The Colombian entrepreneur Celia Mosquera manages to reshape her life with a business that speaks to her indigenous roots and culture

For the Colombian entrepreneur Celia Mosquera, her natural cosmetics business is much more than a way of making a living: it has allowed her to move on after the forced displacement she and her family had to experience.

Her neighborhood consisted of humble dwellings, built on pilings over the water, where most of the population are displaced migrants. Now she lives in the Tumaco municipality, in a place that is much safer and quieter, in an area popular with tourists and that has more work opportunities, on the Pacific coast of the Nariño plateau, in southern Colombia.

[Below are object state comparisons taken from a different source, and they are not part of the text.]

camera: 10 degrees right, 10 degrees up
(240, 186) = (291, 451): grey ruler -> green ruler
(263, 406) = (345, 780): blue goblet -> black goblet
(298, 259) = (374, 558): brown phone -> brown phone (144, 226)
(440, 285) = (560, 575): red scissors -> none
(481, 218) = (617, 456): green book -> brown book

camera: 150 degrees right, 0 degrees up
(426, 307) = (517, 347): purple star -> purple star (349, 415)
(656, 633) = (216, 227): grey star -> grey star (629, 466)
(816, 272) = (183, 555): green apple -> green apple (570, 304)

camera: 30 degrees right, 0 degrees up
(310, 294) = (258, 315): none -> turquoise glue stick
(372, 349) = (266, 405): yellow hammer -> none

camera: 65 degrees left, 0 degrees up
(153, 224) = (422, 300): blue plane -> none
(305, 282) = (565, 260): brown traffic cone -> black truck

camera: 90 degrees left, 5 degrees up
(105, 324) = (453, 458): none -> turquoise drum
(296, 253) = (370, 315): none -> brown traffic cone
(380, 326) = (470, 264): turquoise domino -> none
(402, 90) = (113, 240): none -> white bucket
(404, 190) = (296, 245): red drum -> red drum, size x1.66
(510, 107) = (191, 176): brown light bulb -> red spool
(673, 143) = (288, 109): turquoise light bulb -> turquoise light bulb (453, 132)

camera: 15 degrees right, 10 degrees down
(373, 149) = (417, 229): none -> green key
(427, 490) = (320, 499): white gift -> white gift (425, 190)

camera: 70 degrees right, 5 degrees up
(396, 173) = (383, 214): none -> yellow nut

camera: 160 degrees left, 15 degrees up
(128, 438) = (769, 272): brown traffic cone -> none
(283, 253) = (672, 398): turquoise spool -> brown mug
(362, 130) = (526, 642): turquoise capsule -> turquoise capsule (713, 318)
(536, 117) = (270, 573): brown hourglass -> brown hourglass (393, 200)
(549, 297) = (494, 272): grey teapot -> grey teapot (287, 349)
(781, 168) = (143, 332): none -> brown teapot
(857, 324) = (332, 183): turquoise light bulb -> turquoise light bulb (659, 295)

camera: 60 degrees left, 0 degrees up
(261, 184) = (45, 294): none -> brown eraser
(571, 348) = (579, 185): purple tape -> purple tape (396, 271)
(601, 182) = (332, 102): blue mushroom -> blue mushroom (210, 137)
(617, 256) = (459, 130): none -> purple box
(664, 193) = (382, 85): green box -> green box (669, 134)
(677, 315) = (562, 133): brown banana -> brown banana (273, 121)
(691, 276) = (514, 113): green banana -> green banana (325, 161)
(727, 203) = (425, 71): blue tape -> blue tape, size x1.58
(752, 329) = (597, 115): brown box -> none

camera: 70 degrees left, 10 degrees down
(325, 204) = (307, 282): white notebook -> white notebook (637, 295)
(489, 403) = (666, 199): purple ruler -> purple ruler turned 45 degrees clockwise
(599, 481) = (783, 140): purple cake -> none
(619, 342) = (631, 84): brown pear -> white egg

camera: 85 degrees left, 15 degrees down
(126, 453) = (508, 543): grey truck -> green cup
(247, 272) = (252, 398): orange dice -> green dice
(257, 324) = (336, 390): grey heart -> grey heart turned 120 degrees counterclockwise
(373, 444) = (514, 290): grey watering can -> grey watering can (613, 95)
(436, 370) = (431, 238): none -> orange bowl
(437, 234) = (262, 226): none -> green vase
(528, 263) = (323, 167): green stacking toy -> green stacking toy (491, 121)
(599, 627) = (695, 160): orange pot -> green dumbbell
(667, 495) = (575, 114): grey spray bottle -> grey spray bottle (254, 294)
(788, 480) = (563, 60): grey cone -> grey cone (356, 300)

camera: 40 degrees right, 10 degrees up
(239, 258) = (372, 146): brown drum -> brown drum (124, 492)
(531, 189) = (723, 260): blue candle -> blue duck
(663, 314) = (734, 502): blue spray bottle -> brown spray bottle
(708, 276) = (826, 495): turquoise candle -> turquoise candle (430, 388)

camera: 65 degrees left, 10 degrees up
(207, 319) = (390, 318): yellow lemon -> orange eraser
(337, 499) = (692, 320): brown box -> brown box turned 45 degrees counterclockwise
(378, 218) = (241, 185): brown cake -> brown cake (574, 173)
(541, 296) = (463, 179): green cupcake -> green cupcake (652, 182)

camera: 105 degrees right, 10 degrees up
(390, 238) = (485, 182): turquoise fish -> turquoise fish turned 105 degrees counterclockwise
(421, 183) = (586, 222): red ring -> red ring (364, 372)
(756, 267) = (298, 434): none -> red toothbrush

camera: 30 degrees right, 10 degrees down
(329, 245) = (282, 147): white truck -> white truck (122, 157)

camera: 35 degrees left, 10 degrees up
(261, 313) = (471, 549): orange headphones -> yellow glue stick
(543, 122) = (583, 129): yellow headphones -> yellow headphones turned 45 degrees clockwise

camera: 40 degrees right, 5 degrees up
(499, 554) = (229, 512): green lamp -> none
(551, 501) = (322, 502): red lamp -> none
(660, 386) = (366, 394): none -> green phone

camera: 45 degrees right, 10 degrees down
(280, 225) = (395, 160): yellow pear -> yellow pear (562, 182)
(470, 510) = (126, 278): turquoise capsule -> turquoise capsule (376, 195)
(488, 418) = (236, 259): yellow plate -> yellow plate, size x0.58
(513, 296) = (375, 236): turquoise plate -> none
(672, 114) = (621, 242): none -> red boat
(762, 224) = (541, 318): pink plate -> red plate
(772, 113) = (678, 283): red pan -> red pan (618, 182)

A business with an indigenous tradition

Celia’s mother is an indigenous woman from the Awá ethnicity, a word which means mountain people in the Awapit language. They are an Amerindian people who live in small villages in the jungle. Celia and her mother saw a business opportunity in recovering ancestral recipes and formulas as well as the sobanderos (therapeutic massages with healing properties) a cultural inheritance exclusive to the Afro community, to which Celia’s father belongs.

Empropaz taught me to walk and Bancamía showed me how to leap  

That is how they created Altamisa tradicional, an enterprise making “ancestral cosmetic”. Prepared with medicinal plants and fruits that grow in the region, some the two women cultivate themselves and others bought from women from the hills. They prepare salves, arnica oils and other herbs that relax muscles and ease pains. The most popular products are the 100% organic chocolate and the treatment for skin conditions such as dermatitis and pinta (an infectious tropical disease), prevalent in the area because of the shortage of drinking water. They adapt their shampoos, hair masks, soaps, tonics, and body oils to their customers’ specifications. “These recipes are the result of our culture’s ancient knowledge. Every plant contains wisdom: plants communicate”, explains Celia.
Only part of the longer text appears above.